▶ **PROVIDED RECORDS**
☆ ☆ ☆ ☆ ☆ ☆ ☆

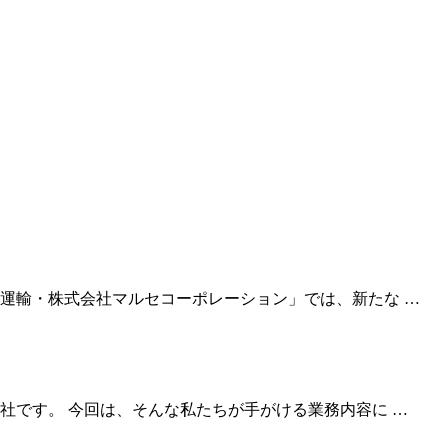
運輸・株式会社マルセコーポレーション」では、新たな …
社です。 今回は、そんな私たちが手がける業務内容に …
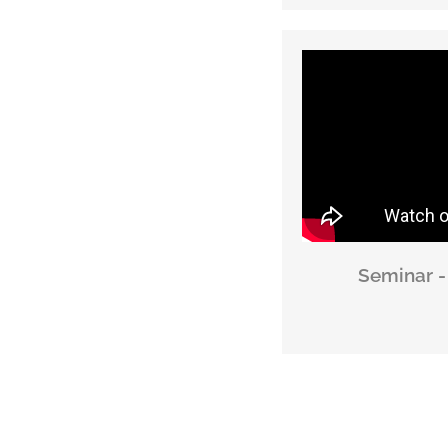
Seminar -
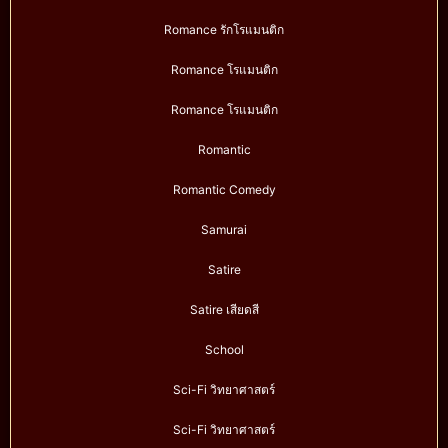
Romance รักโรแมนติก
Romance โรแมนติก
Romance โรแมนติก
Romantic
Romantic Comedy
Samurai
Satire
Satire เสียดสี
School
Sci-Fi วิทยาศาสตร์
Sci-Fi วิทยาศาสตร์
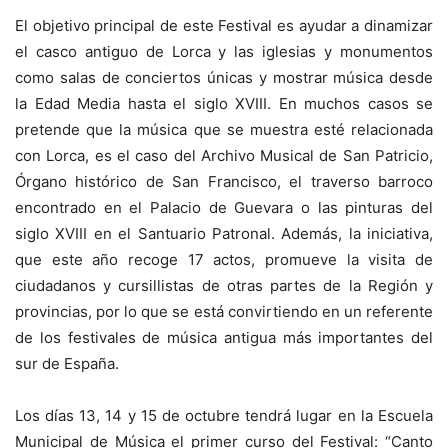
El objetivo principal de este Festival es ayudar a dinamizar
el casco antiguo de Lorca y las iglesias y monumentos
como salas de conciertos únicas y mostrar música desde
la Edad Media hasta el siglo XVIII. En muchos casos se
pretende que la música que se muestra esté relacionada
con Lorca, es el caso del Archivo Musical de San Patricio,
Órgano histórico de San Francisco, el traverso barroco
encontrado en el Palacio de Guevara o las pinturas del
siglo XVIII en el Santuario Patronal. Además, la iniciativa,
que este año recoge 17 actos, promueve la visita de
ciudadanos y cursillistas de otras partes de la Región y
provincias, por lo que se está convirtiendo en un referente
de los festivales de música antigua más importantes del
sur de España.
Los días 13, 14 y 15 de octubre tendrá lugar en la Escuela
Municipal de Música el primer curso del Festival: “Canto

☆ ☆ ☆ ☆ ☆ ☆ ☆

▶ **WHAT THIS TASK INVOLVES**
Please give again the entries word for word, starting at the first line and ending with the line that contains "encontrado en el"; include both of those lines but none of the pictures.

▶ **RESPONSE TO THE TASK**
運輸・株式会社マルセコーポレーション」では、新たな …
社です。 今回は、そんな私たちが手がける業務内容に …
Seminar -
Romance รักโรแมนติก
Romance โรแมนติก
Romance โรแมนติก
Romantic
Romantic Comedy
Samurai
Satire
Satire เสียดสี
School
Sci-Fi วิทยาศาสตร์
Sci-Fi วิทยาศาสตร์
El objetivo principal de este Festival es ayudar a dinamizar
el casco antiguo de Lorca y las iglesias y monumentos
como salas de conciertos únicas y mostrar música desde
la Edad Media hasta el siglo XVIII. En muchos casos se
pretende que la música que se muestra esté relacionada
con Lorca, es el caso del Archivo Musical de San Patricio,
Órgano histórico de San Francisco, el traverso barroco
encontrado en el Palacio de Guevara o las pinturas del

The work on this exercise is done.